* EXERCISE BRIEF *
Only the lines from the one with "X22634Y13230D02*" through the end of the data are wanted, copied exactly.

[Design files in text formats]
* * * * * * * * *

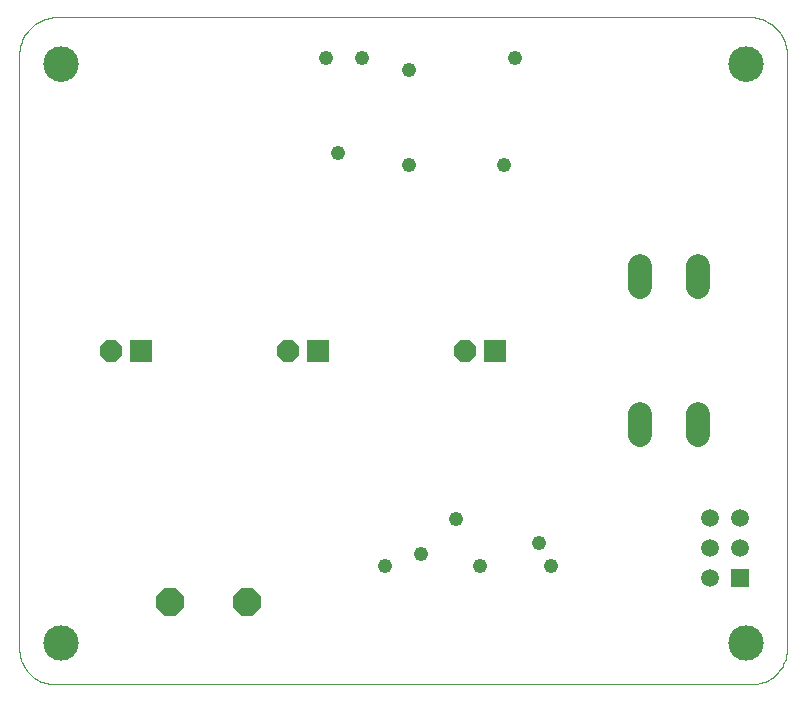
<source format=gts>
G04 EAGLE Gerber RS-274X export*
G75*
%MOIN*%
%FSLAX34Y34*%
%LPD*%
%INTop solder mask*%
%IPPOS*%
%AMOC8*
5,1,8,0,0,1.08239X$1,22.5*%
G01*
%ADD10C,0.000000*%
%ADD11C,0.118236*%
%ADD12R,0.074000X0.074000*%
%ADD13P,0.080097X8X22.500000*%
%ADD14C,0.078500*%
%ADD15P,0.100662X8X22.500000*%
%ADD16R,0.059496X0.059496*%
%ADD17C,0.059496*%
%ADD18C,0.047622*%


D10*
X1181Y0D02*
X24409Y0D01*
X25591Y1181D02*
X25591Y20866D01*
X24409Y22244D02*
X1181Y22244D01*
X0Y20866D02*
X0Y1181D01*
X2Y1115D01*
X7Y1049D01*
X17Y983D01*
X30Y918D01*
X46Y854D01*
X66Y791D01*
X90Y729D01*
X117Y669D01*
X147Y610D01*
X181Y553D01*
X218Y498D01*
X258Y445D01*
X300Y394D01*
X346Y346D01*
X394Y300D01*
X445Y258D01*
X498Y218D01*
X553Y181D01*
X610Y147D01*
X669Y117D01*
X729Y90D01*
X791Y66D01*
X854Y46D01*
X918Y30D01*
X983Y17D01*
X1049Y7D01*
X1115Y2D01*
X1181Y0D01*
X24409Y0D02*
X24475Y2D01*
X24541Y7D01*
X24607Y17D01*
X24672Y30D01*
X24736Y46D01*
X24799Y66D01*
X24861Y90D01*
X24921Y117D01*
X24980Y147D01*
X25037Y181D01*
X25092Y218D01*
X25145Y258D01*
X25196Y300D01*
X25244Y346D01*
X25290Y394D01*
X25332Y445D01*
X25372Y498D01*
X25409Y553D01*
X25443Y610D01*
X25473Y669D01*
X25500Y729D01*
X25524Y791D01*
X25544Y854D01*
X25560Y918D01*
X25573Y983D01*
X25583Y1049D01*
X25588Y1115D01*
X25590Y1181D01*
X25590Y20867D02*
X25594Y20936D01*
X25593Y21005D01*
X25589Y21075D01*
X25581Y21144D01*
X25570Y21212D01*
X25555Y21280D01*
X25536Y21347D01*
X25513Y21413D01*
X25487Y21477D01*
X25458Y21540D01*
X25425Y21601D01*
X25389Y21661D01*
X25350Y21718D01*
X25307Y21773D01*
X25262Y21826D01*
X25214Y21876D01*
X25163Y21924D01*
X25110Y21969D01*
X25055Y22010D01*
X24997Y22049D01*
X24937Y22085D01*
X24876Y22117D01*
X24813Y22146D01*
X24748Y22171D01*
X24682Y22193D01*
X24615Y22211D01*
X24547Y22226D01*
X24479Y22237D01*
X24409Y22244D01*
X1182Y22244D02*
X1112Y22237D01*
X1044Y22226D01*
X976Y22211D01*
X909Y22193D01*
X843Y22171D01*
X778Y22146D01*
X715Y22117D01*
X654Y22085D01*
X594Y22049D01*
X536Y22010D01*
X481Y21969D01*
X428Y21924D01*
X377Y21876D01*
X329Y21826D01*
X284Y21773D01*
X241Y21718D01*
X202Y21661D01*
X166Y21601D01*
X133Y21540D01*
X104Y21477D01*
X78Y21413D01*
X55Y21347D01*
X36Y21280D01*
X21Y21212D01*
X10Y21144D01*
X2Y21075D01*
X-2Y21005D01*
X-3Y20936D01*
X1Y20867D01*
X827Y20669D02*
X829Y20716D01*
X835Y20762D01*
X845Y20808D01*
X858Y20853D01*
X876Y20896D01*
X897Y20938D01*
X921Y20978D01*
X949Y21015D01*
X980Y21050D01*
X1014Y21083D01*
X1050Y21112D01*
X1089Y21138D01*
X1130Y21161D01*
X1173Y21180D01*
X1217Y21196D01*
X1262Y21208D01*
X1308Y21216D01*
X1355Y21220D01*
X1401Y21220D01*
X1448Y21216D01*
X1494Y21208D01*
X1539Y21196D01*
X1583Y21180D01*
X1626Y21161D01*
X1667Y21138D01*
X1706Y21112D01*
X1742Y21083D01*
X1776Y21050D01*
X1807Y21015D01*
X1835Y20978D01*
X1859Y20938D01*
X1880Y20896D01*
X1898Y20853D01*
X1911Y20808D01*
X1921Y20762D01*
X1927Y20716D01*
X1929Y20669D01*
X1927Y20622D01*
X1921Y20576D01*
X1911Y20530D01*
X1898Y20485D01*
X1880Y20442D01*
X1859Y20400D01*
X1835Y20360D01*
X1807Y20323D01*
X1776Y20288D01*
X1742Y20255D01*
X1706Y20226D01*
X1667Y20200D01*
X1626Y20177D01*
X1583Y20158D01*
X1539Y20142D01*
X1494Y20130D01*
X1448Y20122D01*
X1401Y20118D01*
X1355Y20118D01*
X1308Y20122D01*
X1262Y20130D01*
X1217Y20142D01*
X1173Y20158D01*
X1130Y20177D01*
X1089Y20200D01*
X1050Y20226D01*
X1014Y20255D01*
X980Y20288D01*
X949Y20323D01*
X921Y20360D01*
X897Y20400D01*
X876Y20442D01*
X858Y20485D01*
X845Y20530D01*
X835Y20576D01*
X829Y20622D01*
X827Y20669D01*
D11*
X1378Y20669D03*
D10*
X23662Y20669D02*
X23664Y20716D01*
X23670Y20762D01*
X23680Y20808D01*
X23693Y20853D01*
X23711Y20896D01*
X23732Y20938D01*
X23756Y20978D01*
X23784Y21015D01*
X23815Y21050D01*
X23849Y21083D01*
X23885Y21112D01*
X23924Y21138D01*
X23965Y21161D01*
X24008Y21180D01*
X24052Y21196D01*
X24097Y21208D01*
X24143Y21216D01*
X24190Y21220D01*
X24236Y21220D01*
X24283Y21216D01*
X24329Y21208D01*
X24374Y21196D01*
X24418Y21180D01*
X24461Y21161D01*
X24502Y21138D01*
X24541Y21112D01*
X24577Y21083D01*
X24611Y21050D01*
X24642Y21015D01*
X24670Y20978D01*
X24694Y20938D01*
X24715Y20896D01*
X24733Y20853D01*
X24746Y20808D01*
X24756Y20762D01*
X24762Y20716D01*
X24764Y20669D01*
X24762Y20622D01*
X24756Y20576D01*
X24746Y20530D01*
X24733Y20485D01*
X24715Y20442D01*
X24694Y20400D01*
X24670Y20360D01*
X24642Y20323D01*
X24611Y20288D01*
X24577Y20255D01*
X24541Y20226D01*
X24502Y20200D01*
X24461Y20177D01*
X24418Y20158D01*
X24374Y20142D01*
X24329Y20130D01*
X24283Y20122D01*
X24236Y20118D01*
X24190Y20118D01*
X24143Y20122D01*
X24097Y20130D01*
X24052Y20142D01*
X24008Y20158D01*
X23965Y20177D01*
X23924Y20200D01*
X23885Y20226D01*
X23849Y20255D01*
X23815Y20288D01*
X23784Y20323D01*
X23756Y20360D01*
X23732Y20400D01*
X23711Y20442D01*
X23693Y20485D01*
X23680Y20530D01*
X23670Y20576D01*
X23664Y20622D01*
X23662Y20669D01*
D11*
X24213Y20669D03*
D10*
X827Y1378D02*
X829Y1425D01*
X835Y1471D01*
X845Y1517D01*
X858Y1562D01*
X876Y1605D01*
X897Y1647D01*
X921Y1687D01*
X949Y1724D01*
X980Y1759D01*
X1014Y1792D01*
X1050Y1821D01*
X1089Y1847D01*
X1130Y1870D01*
X1173Y1889D01*
X1217Y1905D01*
X1262Y1917D01*
X1308Y1925D01*
X1355Y1929D01*
X1401Y1929D01*
X1448Y1925D01*
X1494Y1917D01*
X1539Y1905D01*
X1583Y1889D01*
X1626Y1870D01*
X1667Y1847D01*
X1706Y1821D01*
X1742Y1792D01*
X1776Y1759D01*
X1807Y1724D01*
X1835Y1687D01*
X1859Y1647D01*
X1880Y1605D01*
X1898Y1562D01*
X1911Y1517D01*
X1921Y1471D01*
X1927Y1425D01*
X1929Y1378D01*
X1927Y1331D01*
X1921Y1285D01*
X1911Y1239D01*
X1898Y1194D01*
X1880Y1151D01*
X1859Y1109D01*
X1835Y1069D01*
X1807Y1032D01*
X1776Y997D01*
X1742Y964D01*
X1706Y935D01*
X1667Y909D01*
X1626Y886D01*
X1583Y867D01*
X1539Y851D01*
X1494Y839D01*
X1448Y831D01*
X1401Y827D01*
X1355Y827D01*
X1308Y831D01*
X1262Y839D01*
X1217Y851D01*
X1173Y867D01*
X1130Y886D01*
X1089Y909D01*
X1050Y935D01*
X1014Y964D01*
X980Y997D01*
X949Y1032D01*
X921Y1069D01*
X897Y1109D01*
X876Y1151D01*
X858Y1194D01*
X845Y1239D01*
X835Y1285D01*
X829Y1331D01*
X827Y1378D01*
D11*
X1378Y1378D03*
D10*
X23662Y1378D02*
X23664Y1425D01*
X23670Y1471D01*
X23680Y1517D01*
X23693Y1562D01*
X23711Y1605D01*
X23732Y1647D01*
X23756Y1687D01*
X23784Y1724D01*
X23815Y1759D01*
X23849Y1792D01*
X23885Y1821D01*
X23924Y1847D01*
X23965Y1870D01*
X24008Y1889D01*
X24052Y1905D01*
X24097Y1917D01*
X24143Y1925D01*
X24190Y1929D01*
X24236Y1929D01*
X24283Y1925D01*
X24329Y1917D01*
X24374Y1905D01*
X24418Y1889D01*
X24461Y1870D01*
X24502Y1847D01*
X24541Y1821D01*
X24577Y1792D01*
X24611Y1759D01*
X24642Y1724D01*
X24670Y1687D01*
X24694Y1647D01*
X24715Y1605D01*
X24733Y1562D01*
X24746Y1517D01*
X24756Y1471D01*
X24762Y1425D01*
X24764Y1378D01*
X24762Y1331D01*
X24756Y1285D01*
X24746Y1239D01*
X24733Y1194D01*
X24715Y1151D01*
X24694Y1109D01*
X24670Y1069D01*
X24642Y1032D01*
X24611Y997D01*
X24577Y964D01*
X24541Y935D01*
X24502Y909D01*
X24461Y886D01*
X24418Y867D01*
X24374Y851D01*
X24329Y839D01*
X24283Y831D01*
X24236Y827D01*
X24190Y827D01*
X24143Y831D01*
X24097Y839D01*
X24052Y851D01*
X24008Y867D01*
X23965Y886D01*
X23924Y909D01*
X23885Y935D01*
X23849Y964D01*
X23815Y997D01*
X23784Y1032D01*
X23756Y1069D01*
X23732Y1109D01*
X23711Y1151D01*
X23693Y1194D01*
X23680Y1239D01*
X23670Y1285D01*
X23664Y1331D01*
X23662Y1378D01*
D11*
X24213Y1378D03*
D12*
X4043Y11122D03*
D13*
X3043Y11122D03*
D12*
X9949Y11122D03*
D13*
X8949Y11122D03*
D12*
X15854Y11122D03*
D13*
X14854Y11122D03*
D14*
X22634Y9015D02*
X22634Y8310D01*
X22634Y13230D02*
X22634Y13935D01*
X20674Y9015D02*
X20674Y8310D01*
X20674Y13230D02*
X20674Y13935D01*
D15*
X7579Y2756D03*
X5019Y2756D03*
D16*
X24016Y3543D03*
D17*
X24016Y4543D03*
X24016Y5543D03*
X23016Y5543D03*
X23016Y4543D03*
X23016Y3543D03*
D18*
X10630Y17717D03*
X10236Y20866D03*
X12992Y17323D03*
X11417Y20866D03*
X12992Y20472D03*
X12205Y3937D03*
X16142Y17323D03*
X17323Y4724D03*
X17717Y3937D03*
X15354Y3937D03*
X13386Y4331D03*
X14567Y5512D03*
X16535Y20866D03*
M02*

</source>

* * * * * * * * *

* ANSWER FOR THIS EXERCISE *
X22634Y13230D02*
X22634Y13935D01*
X20674Y9015D02*
X20674Y8310D01*
X20674Y13230D02*
X20674Y13935D01*
D15*
X7579Y2756D03*
X5019Y2756D03*
D16*
X24016Y3543D03*
D17*
X24016Y4543D03*
X24016Y5543D03*
X23016Y5543D03*
X23016Y4543D03*
X23016Y3543D03*
D18*
X10630Y17717D03*
X10236Y20866D03*
X12992Y17323D03*
X11417Y20866D03*
X12992Y20472D03*
X12205Y3937D03*
X16142Y17323D03*
X17323Y4724D03*
X17717Y3937D03*
X15354Y3937D03*
X13386Y4331D03*
X14567Y5512D03*
X16535Y20866D03*
M02*

</source>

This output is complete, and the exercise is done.